**ASSIGNMENT:** Please write the next part of the article on lifting the military's ban on women in combat, starting right after its last sentence.

**EXTRACTED TEXT:**
On January 23, news broke that outgoing Defense Secretary Leon Panetta had issued a directive that the military's ban on women in combat would be lifted. The New York Times reported that his decision was in response to unanimous agreement among the Joint Chiefs of Staff as expressed in a letter to Panetta:
Mr. Panetta’s decision came after he received a Jan. 9 letter from Gen. Martin E. Dempsey, the chairman of the Joint Chiefs of Staff, who stated in strong terms that the armed service chiefs all agreed that “the time has come to rescind the direct combat exclusion rule for women and to eliminate all unnecessary gender-based barriers to service.”
The Times article said it was unclear why the Joint Chiefs decided to act now after years of discussion, although there is speculation that recent threats of legal action may have played a role. However, a Government Accountability Office report issued on January 29 raises some questions about the timing of such a monumental change in policy.
The broad focus of the report is spelled out in its title: "DOD Has Taken Steps to Meet the Health Needs of Deployed Servicewomen, but Actions Are Needed to Enhance Care for Sexual Assault Victims." An explanation of the special focus on sexual assault victims appears early in the report [emphasis added]:
The roles for women in the military have been expanding and evolving, particularly since the Persian Gulf War more than 2 decades ago. Formerly, servicewomen served primarily in supportive roles in overseas U.S. military operations. Today, servicewomen are integral to combat support and counterinsurgency operations, and they serve in many roles they previously did not hold. In late 2011, for example, women began serving aboard Navy submarines. In early 2012, the Department of Defense (DOD) announced that changes to its assignment policies would result in more than 14,000 additional positions being opened to women, including positions in select direct ground combat units. Further, while sexual assault victimization is not unique to women, the presence of women in new roles suggests that continued vigilance with respect to this issue is needed. Given the expanding and evolving role of women in the military, the health and wellness of servicewomen plays an important role in overall military readiness.

**RECORDS PROVIDED:**
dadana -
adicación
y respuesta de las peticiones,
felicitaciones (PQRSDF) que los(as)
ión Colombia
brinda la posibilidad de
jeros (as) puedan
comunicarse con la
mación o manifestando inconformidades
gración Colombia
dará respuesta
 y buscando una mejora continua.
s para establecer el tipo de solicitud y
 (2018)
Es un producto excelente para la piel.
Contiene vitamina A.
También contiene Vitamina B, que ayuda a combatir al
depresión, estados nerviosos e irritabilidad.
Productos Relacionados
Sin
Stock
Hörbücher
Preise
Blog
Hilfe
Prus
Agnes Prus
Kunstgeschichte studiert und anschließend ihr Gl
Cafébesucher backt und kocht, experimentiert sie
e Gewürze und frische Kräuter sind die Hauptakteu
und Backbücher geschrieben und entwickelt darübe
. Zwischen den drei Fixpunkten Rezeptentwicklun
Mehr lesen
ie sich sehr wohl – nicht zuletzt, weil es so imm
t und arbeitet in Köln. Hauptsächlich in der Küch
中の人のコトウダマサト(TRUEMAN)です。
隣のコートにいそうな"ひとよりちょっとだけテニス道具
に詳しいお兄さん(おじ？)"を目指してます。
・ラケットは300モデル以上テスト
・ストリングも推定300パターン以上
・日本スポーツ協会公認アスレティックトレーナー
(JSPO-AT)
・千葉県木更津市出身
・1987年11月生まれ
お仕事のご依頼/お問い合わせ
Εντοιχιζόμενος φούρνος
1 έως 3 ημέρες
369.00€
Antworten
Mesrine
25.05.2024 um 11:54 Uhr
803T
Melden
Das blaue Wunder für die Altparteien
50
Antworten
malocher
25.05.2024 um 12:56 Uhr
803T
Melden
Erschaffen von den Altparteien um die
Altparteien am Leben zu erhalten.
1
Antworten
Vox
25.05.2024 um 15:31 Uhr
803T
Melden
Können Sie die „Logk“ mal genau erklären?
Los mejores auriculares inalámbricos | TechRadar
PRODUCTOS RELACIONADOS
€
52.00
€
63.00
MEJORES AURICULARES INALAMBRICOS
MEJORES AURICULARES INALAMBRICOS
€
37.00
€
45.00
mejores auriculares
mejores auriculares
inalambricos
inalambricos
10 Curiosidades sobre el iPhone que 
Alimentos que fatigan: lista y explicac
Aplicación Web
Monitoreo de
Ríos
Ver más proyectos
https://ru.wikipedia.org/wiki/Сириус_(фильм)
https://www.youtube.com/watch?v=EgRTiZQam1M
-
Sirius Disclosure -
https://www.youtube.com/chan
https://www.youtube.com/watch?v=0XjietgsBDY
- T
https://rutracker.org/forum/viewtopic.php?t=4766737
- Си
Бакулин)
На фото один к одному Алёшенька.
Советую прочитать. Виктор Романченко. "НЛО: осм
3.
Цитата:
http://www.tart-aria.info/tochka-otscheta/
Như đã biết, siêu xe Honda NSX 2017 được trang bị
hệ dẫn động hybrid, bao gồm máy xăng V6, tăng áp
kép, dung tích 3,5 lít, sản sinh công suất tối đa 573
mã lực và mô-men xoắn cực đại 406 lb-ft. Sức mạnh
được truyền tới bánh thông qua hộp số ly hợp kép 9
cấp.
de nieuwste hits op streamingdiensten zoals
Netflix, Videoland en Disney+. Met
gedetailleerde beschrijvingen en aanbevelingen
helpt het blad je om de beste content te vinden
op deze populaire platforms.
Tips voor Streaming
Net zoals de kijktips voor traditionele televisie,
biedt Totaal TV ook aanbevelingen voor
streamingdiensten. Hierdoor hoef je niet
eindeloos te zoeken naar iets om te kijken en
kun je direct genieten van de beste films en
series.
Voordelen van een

**TASK RESULT:**
According to the National Defense Authorization Act for 2012, this report was originally due by December 31, 2012. As mentioned above, the report was released on January 29, but given that the paragraph above does not mention the lifting of the women in combat ban, the GAO report was apparently finalized prior to Panetta's announcement. This policy change, much more far reaching than even the change opening "14,000 additional positions" in early 2012, exponentially increases the need for "continued vigilance" regarding "sexual assault victimization" that the GAO calls for. Therefore, the timing of the announcement lifting the ban and the DOD's reaction to the GAO report recommendations is curious.
The GAO made two recommendations at the conclusion of its inquiry regarding "sexual assault victimization":
To enhance the medical and mental health care for servicewomen who are victims of sexual assault, GAO recommends that DOD (1) develop department-level guidance on the provision of care to victims of sexual assault; and (2) take steps to improve first responders' compliance with the department's requirements for annual refresher training. DOD did not concur with the first recommendation, but cited steps it is taking that appear consistent with the recommendation. DOD concurred with the second recommendation.